— PARTS OF THE EXERCISE —
a) In the passage on jury instructions, why was the court's instruction said to be insufficient? Answer in one to three sentences.
b) Translate this sentence from the passage on jury instructions into Spanish: "It is next complained that an instruction of the court was erroneous in failing to present to the jury whether the device was a dangerous one."
c) In the passage on jury instructions, what company is named as the defendant?
***** EXCERPTED PASSAGE *****
4. It is next complained that an instruction of the court was erroneous in failing to present to the jury whether the device was a dangerous one. It is said that the instructions of the court dealt solely with general acts of negligence, whereas plaintiff's petition alleged specific acts of negligence, and for that reason the instruction was not sufficient. Defendant offered an instruction to the effect that unless the jury believed from the evidence that plaintiff caught her foot between the rolls of the moving stairway because of the defective construction and the careless operation and maintenance thereof and was thereby injured, the law was for the defendant. The court did not give that instruction, but in lieu thereof instructed the jury: "(1) It was the duty of the defendant, Park Circuit Realty Company, at the time, place and on the occasion referred to in the evidence, to exercise that degree of care which ordinarily careful, prudent concerns engaged in similar business usually exercise under like or similar circumstances to *Page 8 those you believe from the evidence are proven in this case, to maintain the device upon which Betty Coulter is said to have ridden, in a reasonably safe condition to prevent injury to persons using, sliding or riding down same, including the plaintiff, Betty Coulter; and if you believe from the evidence that defendant failed in said duty, and that by reason thereof Betty Coulter sustained injury, then the law of this case is for the plaintiff, Betty Coulter, and against the defendant, Park Circuit Realty Company, and you should so find; but unless you so believe from the evidence, the law is for said defendant and against said plaintiff, and you should so find."
***** RECORD EXTRACTS *****
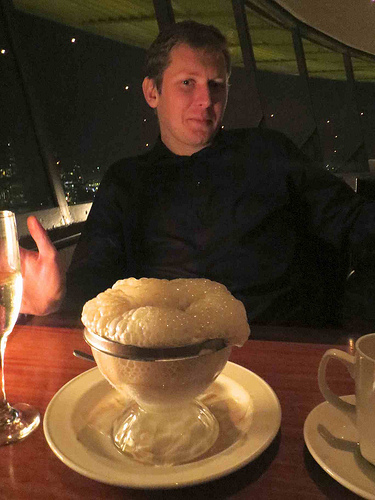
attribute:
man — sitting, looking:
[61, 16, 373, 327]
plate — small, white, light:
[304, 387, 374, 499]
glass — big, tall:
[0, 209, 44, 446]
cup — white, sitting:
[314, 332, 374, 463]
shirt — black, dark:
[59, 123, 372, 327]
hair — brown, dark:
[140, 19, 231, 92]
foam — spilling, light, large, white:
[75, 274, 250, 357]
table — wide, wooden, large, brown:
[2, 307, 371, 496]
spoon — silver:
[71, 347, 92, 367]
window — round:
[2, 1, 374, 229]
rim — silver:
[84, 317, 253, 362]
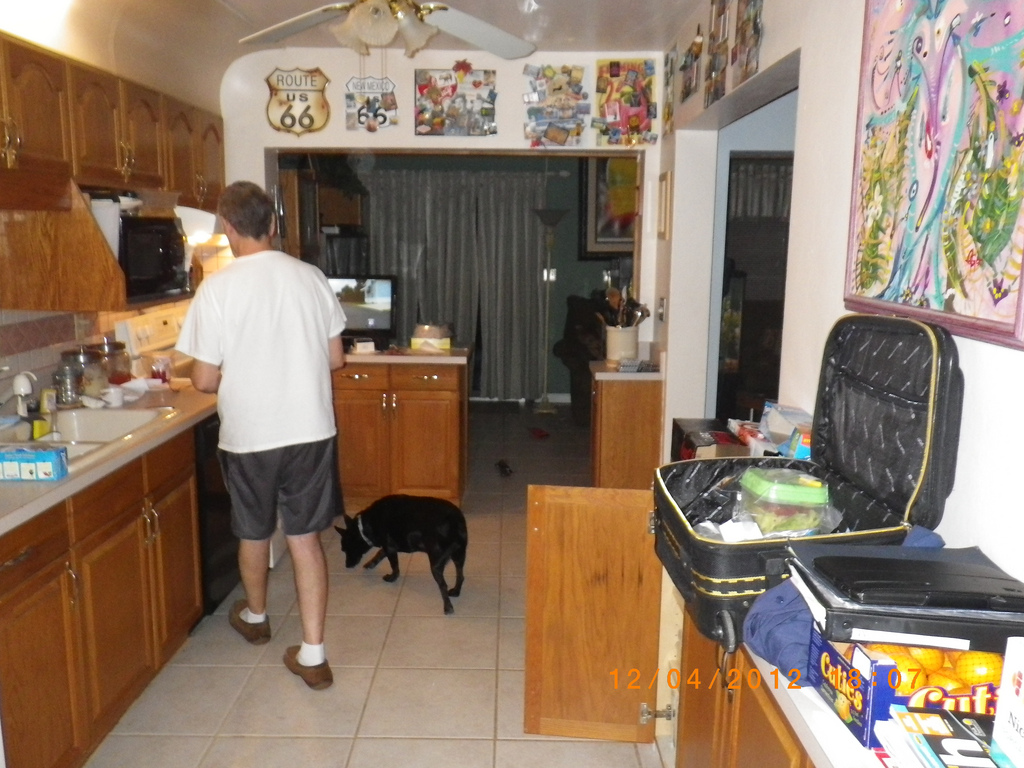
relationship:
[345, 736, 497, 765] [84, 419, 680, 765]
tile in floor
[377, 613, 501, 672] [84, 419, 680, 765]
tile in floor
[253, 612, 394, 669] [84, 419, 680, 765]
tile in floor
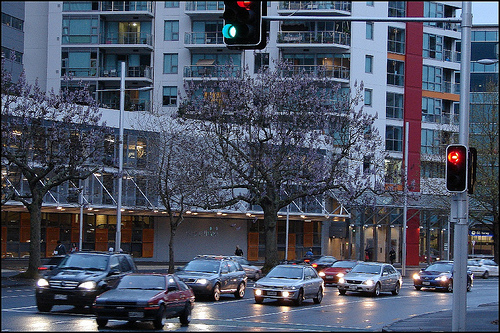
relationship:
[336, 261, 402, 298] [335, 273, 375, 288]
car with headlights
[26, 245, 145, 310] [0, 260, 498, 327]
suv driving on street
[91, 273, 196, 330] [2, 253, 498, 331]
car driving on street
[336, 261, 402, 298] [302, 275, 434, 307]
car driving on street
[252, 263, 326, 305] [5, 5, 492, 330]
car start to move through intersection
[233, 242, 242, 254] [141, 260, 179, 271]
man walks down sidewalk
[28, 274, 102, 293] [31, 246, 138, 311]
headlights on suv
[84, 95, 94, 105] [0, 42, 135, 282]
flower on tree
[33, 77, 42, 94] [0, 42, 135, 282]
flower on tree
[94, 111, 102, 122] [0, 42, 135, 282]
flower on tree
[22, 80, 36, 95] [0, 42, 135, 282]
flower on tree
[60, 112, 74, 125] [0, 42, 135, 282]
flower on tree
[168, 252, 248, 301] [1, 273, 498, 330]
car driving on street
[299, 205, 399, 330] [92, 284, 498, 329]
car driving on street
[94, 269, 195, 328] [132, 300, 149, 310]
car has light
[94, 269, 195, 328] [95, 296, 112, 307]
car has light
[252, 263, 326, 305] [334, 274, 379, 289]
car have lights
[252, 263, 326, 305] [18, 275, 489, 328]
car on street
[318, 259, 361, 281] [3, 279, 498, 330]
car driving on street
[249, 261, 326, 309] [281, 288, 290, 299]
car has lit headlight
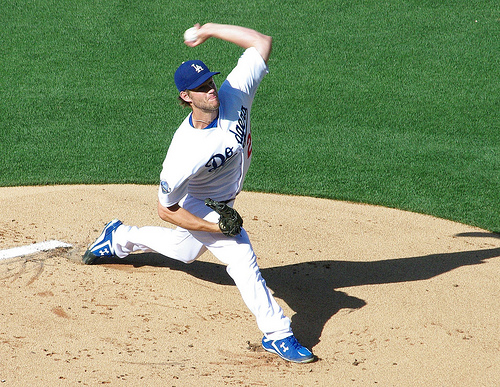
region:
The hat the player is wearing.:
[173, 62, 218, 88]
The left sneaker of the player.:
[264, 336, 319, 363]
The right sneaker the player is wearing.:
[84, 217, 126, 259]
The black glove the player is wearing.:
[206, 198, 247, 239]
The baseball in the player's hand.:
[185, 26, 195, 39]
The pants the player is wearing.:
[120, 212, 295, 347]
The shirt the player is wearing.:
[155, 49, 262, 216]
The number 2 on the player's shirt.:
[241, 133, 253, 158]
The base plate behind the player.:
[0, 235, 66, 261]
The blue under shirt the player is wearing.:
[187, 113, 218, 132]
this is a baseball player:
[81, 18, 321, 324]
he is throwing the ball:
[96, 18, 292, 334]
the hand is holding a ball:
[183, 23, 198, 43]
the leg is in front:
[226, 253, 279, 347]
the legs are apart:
*****
— ANSWERS TO THE EXERCISES —
a) The court's instructions were said to deal only with general acts of negligence. The plaintiff's petition had alleged specific acts of negligence, and that was given as the reason the instruction was not sufficient.

b) A continuación se alega que una instrucción del tribunal fue errónea al no someter al jurado la cuestión de si el dispositivo era peligroso.

c) Park Circuit Realty Company.